Judas And the Black Messiah (Review)

Feb 10, 2021

Judas and the Black Messiah
Warner Bros

Directed by: Shaka King
Written by: Shaka King, Will Berson
Starring: Daniel Kaluuya, LaKeith Stanfield, Dominique Fishback, Jesse Plemons, Ashton Sanders, Darrell Britt-Gibson, Lil Rel Howery, Algee Smith, Martin Sheen

History wrote the ending of Judas and the Black Messiah nearly half a century ago. Despite this knowledge, my final reaction to the film remained unchanged. As the screen darkened and the credits began to roll, I gazed down at my hands. They were trembling. There were a number of ways I considered beginning this review, but I hope that simply describing that reaction is enough. 

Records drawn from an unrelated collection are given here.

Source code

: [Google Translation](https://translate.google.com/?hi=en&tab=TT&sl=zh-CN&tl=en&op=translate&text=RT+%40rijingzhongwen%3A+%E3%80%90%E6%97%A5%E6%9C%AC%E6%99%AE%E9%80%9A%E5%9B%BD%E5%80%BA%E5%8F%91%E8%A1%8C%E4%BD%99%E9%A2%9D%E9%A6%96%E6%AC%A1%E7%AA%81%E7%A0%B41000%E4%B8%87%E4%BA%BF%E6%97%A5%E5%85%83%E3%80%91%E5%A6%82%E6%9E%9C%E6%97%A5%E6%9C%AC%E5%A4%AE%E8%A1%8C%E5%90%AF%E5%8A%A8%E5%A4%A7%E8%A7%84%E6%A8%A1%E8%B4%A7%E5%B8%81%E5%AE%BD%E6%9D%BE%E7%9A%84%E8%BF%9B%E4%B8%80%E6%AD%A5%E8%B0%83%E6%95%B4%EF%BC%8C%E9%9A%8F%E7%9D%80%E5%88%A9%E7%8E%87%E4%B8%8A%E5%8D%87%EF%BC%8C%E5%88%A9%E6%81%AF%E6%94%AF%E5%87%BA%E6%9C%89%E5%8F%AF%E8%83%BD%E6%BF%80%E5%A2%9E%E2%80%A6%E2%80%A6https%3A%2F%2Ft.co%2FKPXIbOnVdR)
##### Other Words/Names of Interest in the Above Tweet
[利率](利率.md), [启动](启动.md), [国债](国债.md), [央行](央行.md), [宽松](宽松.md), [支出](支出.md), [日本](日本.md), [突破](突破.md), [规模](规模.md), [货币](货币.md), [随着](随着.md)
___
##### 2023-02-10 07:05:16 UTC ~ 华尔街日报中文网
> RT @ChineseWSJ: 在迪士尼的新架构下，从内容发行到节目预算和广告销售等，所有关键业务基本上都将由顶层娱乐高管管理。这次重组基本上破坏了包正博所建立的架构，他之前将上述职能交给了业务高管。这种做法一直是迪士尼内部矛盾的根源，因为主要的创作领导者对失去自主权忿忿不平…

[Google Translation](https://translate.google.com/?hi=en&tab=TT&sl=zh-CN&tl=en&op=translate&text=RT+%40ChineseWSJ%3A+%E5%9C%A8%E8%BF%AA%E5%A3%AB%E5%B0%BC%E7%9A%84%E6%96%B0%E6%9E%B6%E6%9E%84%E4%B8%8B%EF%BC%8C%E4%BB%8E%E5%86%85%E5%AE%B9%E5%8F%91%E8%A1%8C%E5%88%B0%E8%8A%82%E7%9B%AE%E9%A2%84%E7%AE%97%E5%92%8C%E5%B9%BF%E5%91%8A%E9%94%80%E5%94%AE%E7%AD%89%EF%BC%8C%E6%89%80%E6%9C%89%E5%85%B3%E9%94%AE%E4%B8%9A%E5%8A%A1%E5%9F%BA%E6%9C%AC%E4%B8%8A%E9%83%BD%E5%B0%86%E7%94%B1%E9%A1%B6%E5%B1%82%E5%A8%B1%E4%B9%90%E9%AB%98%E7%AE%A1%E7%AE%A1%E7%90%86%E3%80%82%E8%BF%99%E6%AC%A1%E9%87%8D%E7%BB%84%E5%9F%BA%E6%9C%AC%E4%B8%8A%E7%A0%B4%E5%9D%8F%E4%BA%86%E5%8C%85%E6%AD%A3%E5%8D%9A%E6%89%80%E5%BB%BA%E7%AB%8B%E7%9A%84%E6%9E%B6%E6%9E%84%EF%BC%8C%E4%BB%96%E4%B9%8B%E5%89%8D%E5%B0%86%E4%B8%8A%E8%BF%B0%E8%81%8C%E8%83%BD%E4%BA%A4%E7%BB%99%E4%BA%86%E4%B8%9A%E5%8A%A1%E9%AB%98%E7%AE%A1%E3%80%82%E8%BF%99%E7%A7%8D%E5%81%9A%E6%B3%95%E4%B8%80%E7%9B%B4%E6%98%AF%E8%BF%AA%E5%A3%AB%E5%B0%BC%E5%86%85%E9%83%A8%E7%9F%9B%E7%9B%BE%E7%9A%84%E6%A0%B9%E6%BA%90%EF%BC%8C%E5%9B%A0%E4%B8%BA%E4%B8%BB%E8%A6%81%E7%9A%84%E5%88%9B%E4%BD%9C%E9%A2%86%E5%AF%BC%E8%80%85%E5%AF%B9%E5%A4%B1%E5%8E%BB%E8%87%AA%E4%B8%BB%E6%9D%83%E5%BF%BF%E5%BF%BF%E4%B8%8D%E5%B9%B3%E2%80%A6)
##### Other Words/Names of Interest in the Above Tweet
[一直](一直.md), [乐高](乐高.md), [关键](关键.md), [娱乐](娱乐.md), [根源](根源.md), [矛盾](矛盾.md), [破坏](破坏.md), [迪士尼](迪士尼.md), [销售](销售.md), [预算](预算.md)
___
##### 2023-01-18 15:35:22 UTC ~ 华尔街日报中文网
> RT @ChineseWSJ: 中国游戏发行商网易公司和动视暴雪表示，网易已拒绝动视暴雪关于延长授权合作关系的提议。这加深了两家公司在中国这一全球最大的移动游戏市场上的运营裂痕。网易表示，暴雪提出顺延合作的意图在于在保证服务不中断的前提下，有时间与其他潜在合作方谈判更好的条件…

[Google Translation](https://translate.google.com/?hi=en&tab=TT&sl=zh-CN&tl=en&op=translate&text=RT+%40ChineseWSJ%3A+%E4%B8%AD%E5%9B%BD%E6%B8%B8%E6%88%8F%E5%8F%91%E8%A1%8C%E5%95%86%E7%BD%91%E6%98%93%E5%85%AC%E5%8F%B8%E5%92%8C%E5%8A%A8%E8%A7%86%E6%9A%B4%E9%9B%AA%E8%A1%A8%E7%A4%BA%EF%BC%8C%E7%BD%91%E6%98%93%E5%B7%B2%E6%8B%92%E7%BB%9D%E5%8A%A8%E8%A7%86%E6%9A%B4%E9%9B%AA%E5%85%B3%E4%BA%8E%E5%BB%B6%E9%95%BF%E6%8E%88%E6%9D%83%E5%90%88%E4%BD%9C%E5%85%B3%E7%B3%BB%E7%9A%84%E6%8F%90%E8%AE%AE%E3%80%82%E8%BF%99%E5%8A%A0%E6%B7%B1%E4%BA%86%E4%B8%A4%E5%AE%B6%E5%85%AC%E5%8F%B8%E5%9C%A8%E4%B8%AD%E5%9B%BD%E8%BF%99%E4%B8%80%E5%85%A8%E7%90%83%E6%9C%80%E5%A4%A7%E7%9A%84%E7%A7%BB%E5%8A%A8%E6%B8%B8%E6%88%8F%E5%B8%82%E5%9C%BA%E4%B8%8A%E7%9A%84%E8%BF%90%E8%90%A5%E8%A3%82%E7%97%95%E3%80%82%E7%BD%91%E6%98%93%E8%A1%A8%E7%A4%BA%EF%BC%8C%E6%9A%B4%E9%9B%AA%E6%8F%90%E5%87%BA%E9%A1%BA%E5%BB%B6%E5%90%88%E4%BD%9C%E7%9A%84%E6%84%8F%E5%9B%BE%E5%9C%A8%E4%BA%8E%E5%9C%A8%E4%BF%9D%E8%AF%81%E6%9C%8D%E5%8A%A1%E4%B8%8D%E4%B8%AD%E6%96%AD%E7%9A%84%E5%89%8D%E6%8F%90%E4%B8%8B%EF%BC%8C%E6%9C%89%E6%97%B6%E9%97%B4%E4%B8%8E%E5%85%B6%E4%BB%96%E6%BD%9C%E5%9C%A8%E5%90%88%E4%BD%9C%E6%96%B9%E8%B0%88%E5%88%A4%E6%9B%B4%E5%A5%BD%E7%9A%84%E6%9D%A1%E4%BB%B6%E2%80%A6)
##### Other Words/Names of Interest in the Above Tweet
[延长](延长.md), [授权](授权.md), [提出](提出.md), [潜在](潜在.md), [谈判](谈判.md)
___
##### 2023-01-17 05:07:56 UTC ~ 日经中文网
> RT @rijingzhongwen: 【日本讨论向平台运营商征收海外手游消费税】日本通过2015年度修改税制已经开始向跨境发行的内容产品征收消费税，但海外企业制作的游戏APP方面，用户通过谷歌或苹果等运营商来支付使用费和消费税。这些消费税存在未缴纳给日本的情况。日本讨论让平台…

The film tells the story of Fred Hampton (Daniel Kaluuya), a leader of the Chicago Black Panthers in 1969, and of one Bill O’Neal (LaKeith Stanfield). O’Neal was a car thief operating in Chicago who was one day captured by police. As part of a plea deal, he agreed to infiltrate the Black Panthers to spy on Hampton on behalf of the FBI. Of course, the more time O’Neal spends with the Panthers and Hampton, the more he finds himself questioning the morality of his actions. Hampton and the Panthers are struggling to battle the system of white supremacy, a system that’s not only empowered by hate groups like the Ku Klux Klan but by organizations like J. Edgar Hoover’s (Martin Sheen) FBI.

The most extraordinary thing about Judas and the Black Messiah is how, for such an epic film, it manages to also feel so powerfully intimate. The struggles of the Black Panthers in Chicago are given their due depiction in cinematic detail, and those depictions are riveting, but it wasn’t for moments like those that the film stayed with me, or why my hands tremble even now as I type this review.

It’s for scenes like the one where Hampton’s partner, Deborah Johnson (Dominique Fishback) informs him that he’s going to be a father. Kaluuya’s Hampton is at once excited at the prospect, but also terribly afraid. He says little, but then, he doesn’t need to. It’s enough to see a man as eloquent and loquacious as Hampton to even temporarily be at a loss for words. Or for when O’Neal visits the mother (Alysia Joy Powell) of a Black Panther killed in a shootout with police. She recounts a memory of her son as a child, and wonders if he will be reduced to the act of violence that ended his life.

When my hands trembled at the end of Judas and the Black Messiah, it wasn’t simply from anger or sadness. It was from a tidal wave of those emotions and more. I felt anger at the injustices of white supremacy, sadness for the activists killed in the name of combating it, but also in the joy of life shown in the film. It’s joy that’s seen in Hampton’s programs for neighborhood children, and the bittersweet camaraderie between O’Neal and his fellow Panthers. And it was from profound gratitude that I was able to see a film like this at all. I had been wondering when I would finally see a great film again, and Judas and the Black Messiah proved to be just that.